Esto importa porque de las ruinas de ese partido político nació el kirchnerismo, un proyecto que entendió la conveniencia de la fragmentación y se abocó a profundizarla, haciendo política siempre con la chequera en la mano, intimidando al crítico, centralizando todo el poder en el Ejecutivo y financiándolo con los precios internacionales más favorables que Argentina tuvo en al menos dos generaciones.
A ese tren se subió más tarde la actual Presidente, decidida a exacerbar ese modo de hacer política instalado por su pragmático esposo, pero ahora con un barniz pseudo ideológico presentado como moralmente superior, barniz tal vez extraído de pretender ser una intelectual de izquierda. Una Presidente que sonaba como Mafalda pero cuyos zapatos de Prada siempre le recordaron al país que en realidad es Susanita. Y digo sonaba porque parece haberse curado repentinamente de su crónica verborragia: ahora está muda.

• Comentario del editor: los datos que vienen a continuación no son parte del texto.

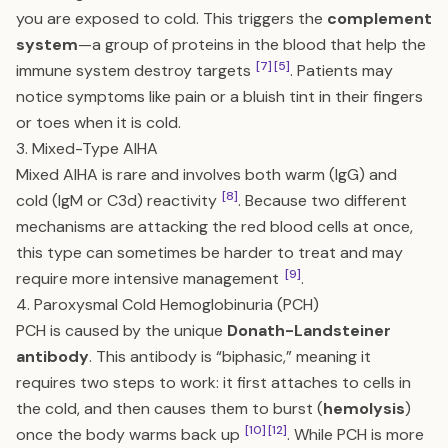
you are exposed to cold. This triggers the
complement
system
—a group of proteins in the blood that help the
[7]
[5]
immune system destroy targets
. Patients may
notice symptoms like pain or a bluish tint in their fingers
or toes when it is cold.
3. Mixed-Type AIHA
Mixed AIHA is rare and involves both warm (IgG) and
[8]
cold (IgM or C3d) reactivity
. Because two different
mechanisms are attacking the red blood cells at once,
this type can sometimes be harder to treat and may
[9]
require more intensive management
.
4. Paroxysmal Cold Hemoglobinuria (PCH)
PCH is caused by the unique
Donath-Landsteiner
antibody
. This antibody is “biphasic,” meaning it
requires two steps to work: it first attaches to cells in
the cold, and then causes them to burst (
hemolysis
)
[10]
[12]
once the body warms back up
. While PCH is more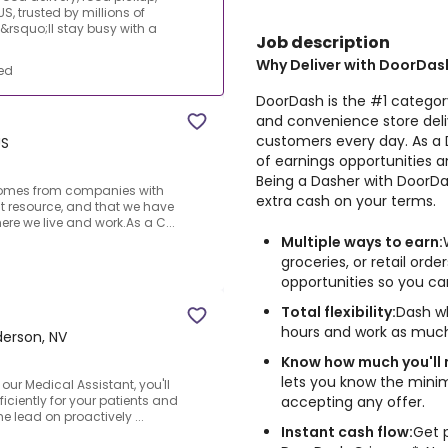
S, trusted by millions of
rsquo;ll stay busy with a
Job description
Why Deliver with DoorDas
ed
DoorDash is the #1 category
and convenience store deliv
customers every day. As a D
US
of earnings opportunities a
Being a Dasher with DoorDas
k comes from companies with
extra cash on your terms.
st resource, and that we have
ere we live and work.As a C...
Multiple ways to earn:
groceries, or retail ord
opportunities so you c
Total flexibility:
Dash wh
hours and work as much
erson, NV
Know how much you'll
lets you know the min
ur Medical Assistant, you'll
accepting any offer.
iciently for your patients and
he lead on proactively ...
Instant cash flow:
Get 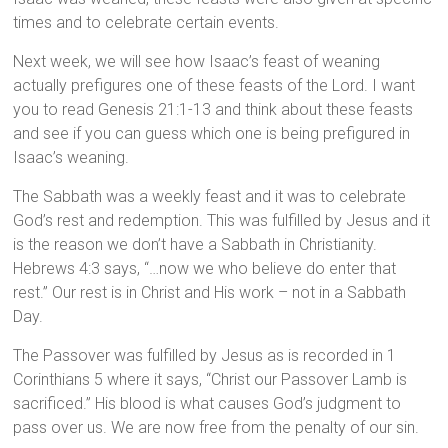
times and to celebrate certain events.
Next week, we will see how Isaac’s feast of weaning
actually prefigures one of these feasts of the Lord. I want
you to read Genesis 21:1-13 and think about these feasts
and see if you can guess which one is being prefigured in
Isaac’s weaning.
The Sabbath was a weekly feast and it was to celebrate
God’s rest and redemption. This was fulfilled by Jesus and it
is the reason we don’t have a Sabbath in Christianity.
Hebrews 4:3 says, “…now we who believe do enter that
rest.” Our rest is in Christ and His work – not in a Sabbath
Day.
The Passover was fulfilled by Jesus as is recorded in 1
Corinthians 5 where it says, “Christ our Passover Lamb is
sacrificed.” His blood is what causes God’s judgment to
pass over us. We are now free from the penalty of our sin.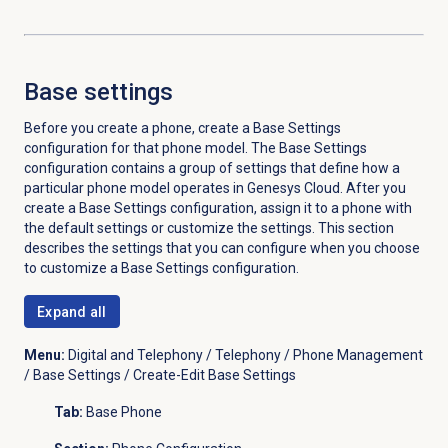
Base settings
Before you create a phone, create a Base Settings
configuration for that phone model. The Base Settings
configuration contains a group of settings that define how a
particular phone model operates in Genesys Cloud. After you
create a Base Settings configuration, assign it to a phone with
the default settings or customize the settings. This section
describes the settings that you can configure when you choose
to customize a Base Settings configuration.
Expand all
Menu:
Digital and Telephony / Telephony / Phone Management
/ Base Settings / Create-Edit Base Settings
Tab:
Base Phone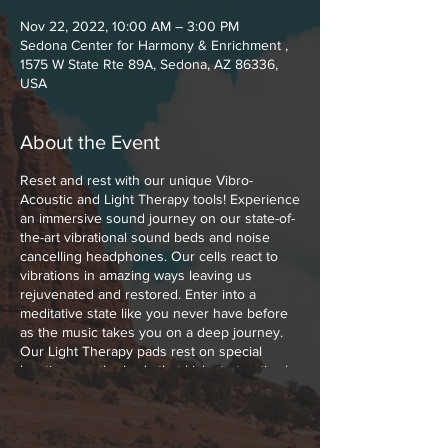
Nov 22, 2022, 10:00 AM – 3:00 PM
Sedona Center for Harmony & Enrichment ,
1575 W State Rte 89A, Sedona, AZ 86336,
USA
About the Event
Reset and rest with our unique Vibro-
Acoustic and Light Therapy tools! Experience
an immersive sound journey on our state-of-
the-art vibrational sound beds and noise
cancelling headphones. Our cells react to
vibrations in amazing ways leaving us
rejuvenated and restored. Enter into a
meditative state like you never have before
as the music takes you on a deep journey.
Our Light Therapy pads rest on special
locations on the body that kick start optimal
healing with Low Level Polychromatic Light.
Polychromatic Light boosts cellular function,
melts muscle and joint pains away and
increases the blood flow throughout your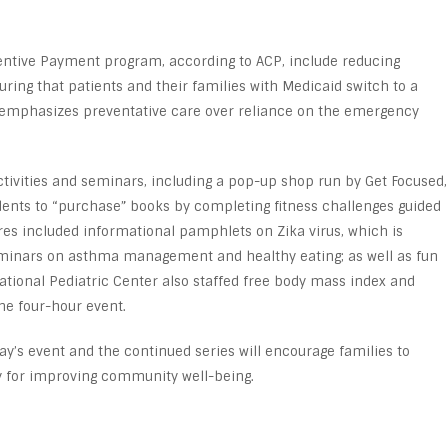
centive Payment program, according to ACP, include reducing
uring that patients and their families with Medicaid switch to a
mphasizes preventative care over reliance on the emergency
ctivities and seminars, including a pop-up shop run by Get Focused,
ents to “purchase” books by completing fitness challenges guided
tures included informational pamphlets on Zika virus, which is
eminars on asthma management and healthy eating; as well as fun
National Pediatric Center also staffed free body mass index and
he four-hour event.
ay’s event and the continued series will encourage families to
y for improving community well-being.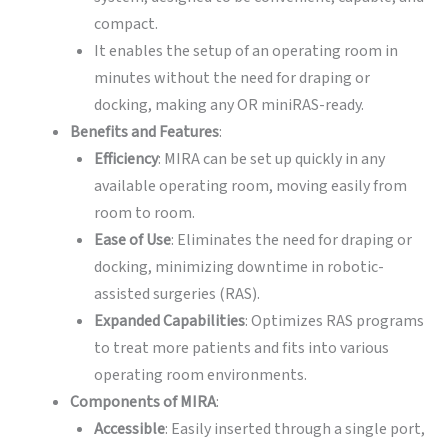
compact.
It enables the setup of an operating room in
minutes without the need for draping or
docking, making any OR miniRAS-ready.
Benefits and Features
:
Efficiency
: MIRA can be set up quickly in any
available operating room, moving easily from
room to room.
Ease of Use
: Eliminates the need for draping or
docking, minimizing downtime in robotic-
assisted surgeries (RAS).
Expanded Capabilities
: Optimizes RAS programs
to treat more patients and fits into various
operating room environments.
Components of MIRA
:
Accessible
: Easily inserted through a single port,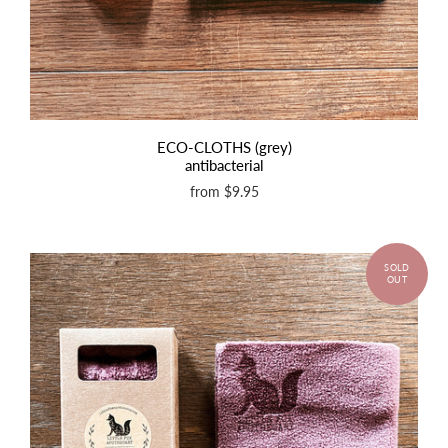
ECO-CLOTHS (grey)
antibacterial
from
$9.95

Tal vez allí también comenzó a morir Nisman. Toda esa hipocresía ha sido el sello de una época que hoy concluye en una muerte trágica, y que transformó ese estilo de hacer política en algo aún más perverso y autoritario. La viudez le puso en bandeja la reelección, y usó la empatía popular para hacerse impune y, con un cierto fundamentalismo, justificar el acoso a la prensa crítica, la intimidación a los jueces y fiscales independientes, la politización de la inteligencia, las platas mal habidas y la pretensión (fracasada) de perpetuarse en el poder. En definitiva, ha sido un gobierno autoritario pero también psicópata, tan psicópata que ya ni sorprende que hayan dicho que el principal culpable de la muerte de Nisman ha sido el propio Nisman. Y cuando dejaron de hablar de suicidio para decir que fue asesinato, lo hicieron por las encuestas, preocupados por la imagen presidencial.
Esta tragedia nos marcará. Por ahora nos toca hacer introspección, hacer el duelo y hacer tripas corazón frente a la peor crisis de los últimos treinta años. Aunque tal vez haya algo más que podamos hacer: en el próximo octubre electoral no olvidemos nada de esto y votemos por quien haya estado más lejos de esta manera de hacer política, por aquel que se haya situado en las antípodas del fenómeno más perverso que la Argentina democrática haya conocido.
Ese será el candidato que tendrá mi voto. Ojalá que gane y haga sucumbir cualquier intento neo kirchnerista. Recién entonces esta pesadilla podrá quedar definitivamente atrás y seremos capaces de honrar a Alberto Nisman y las restantes ochenta y cinco víctimas.